## Extracted records
▼
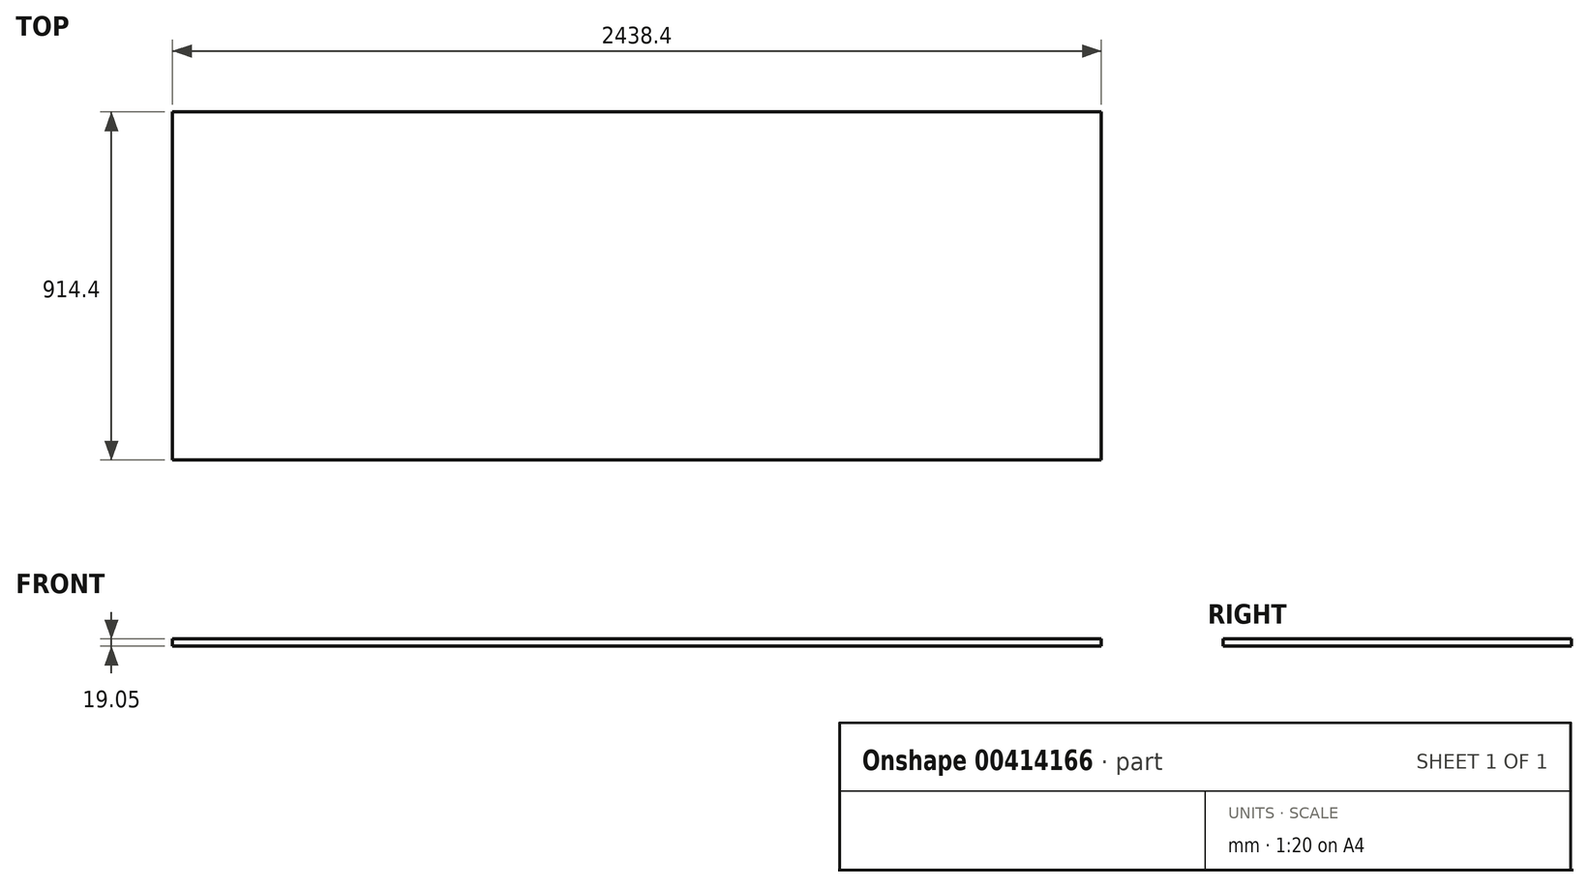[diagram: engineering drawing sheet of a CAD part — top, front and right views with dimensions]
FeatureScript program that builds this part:
annotation { "Feature Type Name" : "Feature", "Feature Type Description" : "" }
export const myFeature = defineFeature(function(context is Context, id is Id, definition is map)
    precondition{}
    {
        {
            var Q0;
            Q0=qCreatedBy(makeId("Top.planeOp"),FACE);
            var sketch = newSketch(context, id + "F0", { "sketchPlane" : qUnion([Q0])});
            skLineSegment(sketch, "E0.bottom", {"start": v(-1219.2, 457.2) * mm, "end": v(1219.2, 457.2) * mm});
            skLineSegment(sketch, "E0.top", {"start": v(-1219.2, -457.2) * mm, "end": v(1219.2, -457.2) * mm});
            skLineSegment(sketch, "E0.left", {"start": v(-1219.2, 457.2) * mm, "end": v(-1219.2, -457.2) * mm});
            skLineSegment(sketch, "E0.right", {"start": v(1219.2, 457.2) * mm, "end": v(1219.2, -457.2) * mm});
            skSolve(sketch);
        }
        {
            var Q0;
            Q0 = qSketchRegion(id + "F0", true);
            extrude(context, id + "F1", {"entities" : qUnion([Q0]), "depth" : 19.05 * mm});
        }
    });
▲
## What needs to be done
Copy the entries above word for word, omitting the pictures.

## Written solution
[diagram: engineering drawing sheet of a CAD part — top, front and right views with dimensions]
FeatureScript program that builds this part:
annotation { "Feature Type Name" : "Feature", "Feature Type Description" : "" }
export const myFeature = defineFeature(function(context is Context, id is Id, definition is map)
    precondition{}
    {
        {
            var Q0;
            Q0=qCreatedBy(makeId("Top.planeOp"),FACE);
            var sketch = newSketch(context, id + "F0", { "sketchPlane" : qUnion([Q0])});
            skLineSegment(sketch, "E0.bottom", {"start": v(-1219.2, 457.2) * mm, "end": v(1219.2, 457.2) * mm});
            skLineSegment(sketch, "E0.top", {"start": v(-1219.2, -457.2) * mm, "end": v(1219.2, -457.2) * mm});
            skLineSegment(sketch, "E0.left", {"start": v(-1219.2, 457.2) * mm, "end": v(-1219.2, -457.2) * mm});
            skLineSegment(sketch, "E0.right", {"start": v(1219.2, 457.2) * mm, "end": v(1219.2, -457.2) * mm});
            skSolve(sketch);
        }
        {
            var Q0;
            Q0 = qSketchRegion(id + "F0", true);
            extrude(context, id + "F1", {"entities" : qUnion([Q0]), "depth" : 19.05 * mm});
        }
    });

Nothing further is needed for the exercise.